Hale & Hearty, the debut album by Heyward Howkins, is a carefully curated piece of work that exhibits a quiet string of songs reminiscent of Iron and Wine, Damien Jurado, and City and Colour. Howkins, who is best known for his work with The Trouble With Sweeney, uses his debut to explore his locale while maintaining an subtle pattern of melodies for listeners to follow.
The lyrics are quiet but not underwhelming. He layers his words with well-crafted arrangements that donʻt compete for listenersʻ attention. While some bands use their guitar riffs as overtones, highlighting the strength of their arrangements, Howkins instead prefers cohesion. His lyrics and sounds are complimentary and highlight the overarching theme of his album, which is that home isnʻt always something you have to run away from even if you feel like an outsider sometimes.
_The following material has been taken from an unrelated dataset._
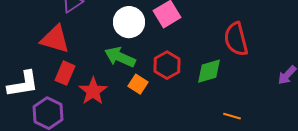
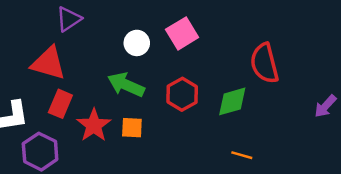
white circle: (129, 22) -> (137, 43), size x0.7
orange square: (138, 84) -> (132, 128), moved, turned -30
orange line: (232, 116) -> (242, 155), moved

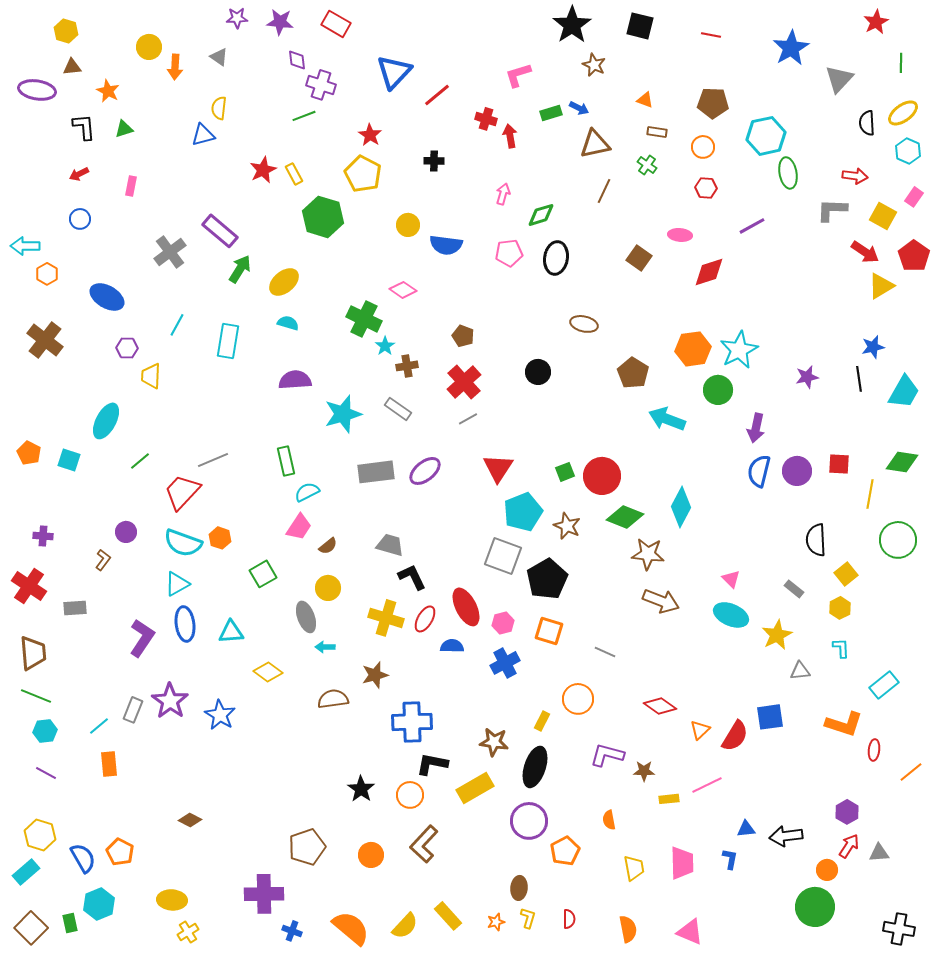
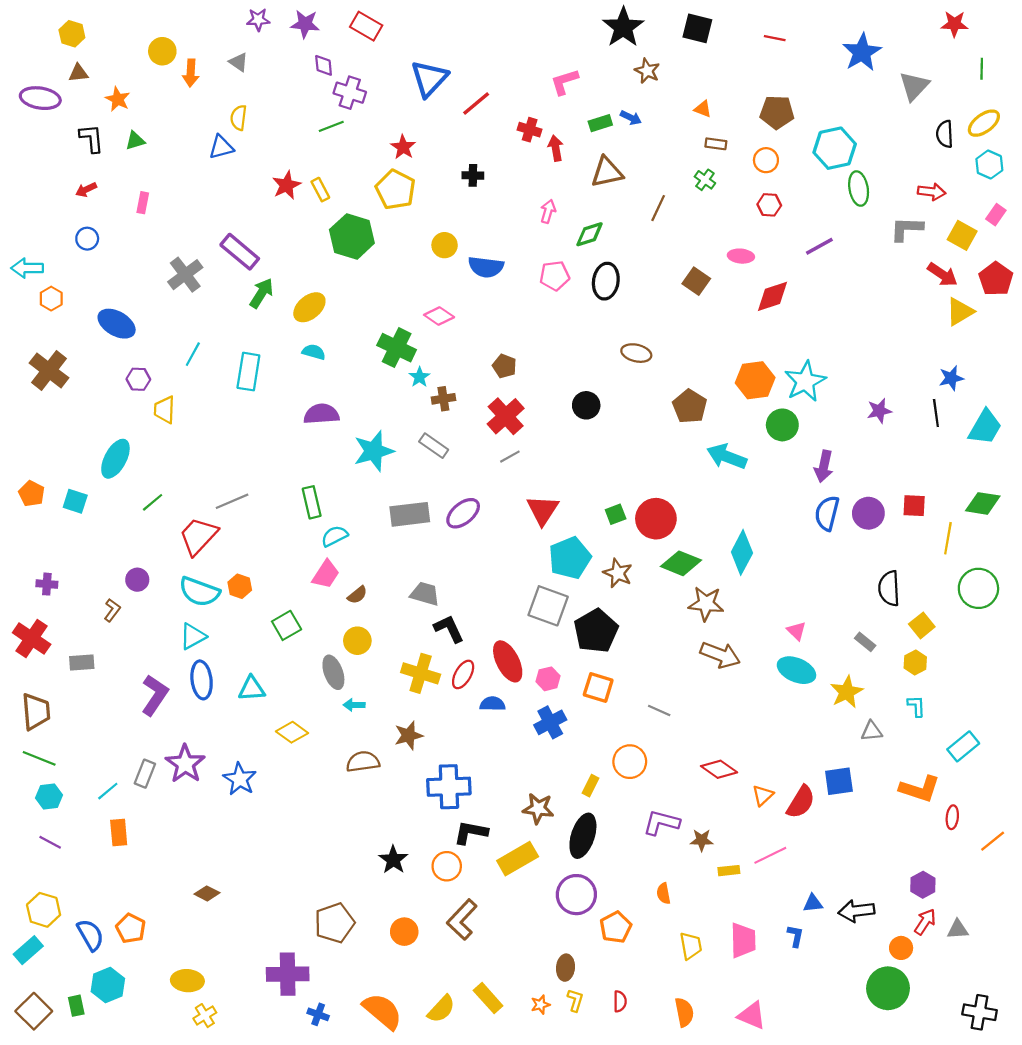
red star: (876, 22) -> (954, 24), turned 30
brown triangle: (595, 144) -> (607, 172), moved

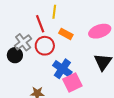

Howkins, who is a founding member of the critically-acclaimed choral group The Silver Ages, shows the true depth of his experience in Hale & Hearty by using the groupʻs vocal workouts to his advantage. The range at which Howkins stretches his voice is impressive, and it coincides well with the variety of arrangements that are found throughout the album. From “Thunderinʻ Stop”, which builds slowly and steadily, to “Flash Mob”, which calls on a slightly faster beat and exhibits the height of Howkinsʻs voice, it is clear that the album reflects a certain diversity that is found in a relatively small portion of music.
As the album comes to a close, it becomes clear that Howkins has found his niche. He has worked to perfect a sound that is structured but not restrictive, complimentary but not formal. Although he possesses a plethora of experience, he has allowed himself to push beyond what he is accustomed to and experiment with new arrangements and lyrics.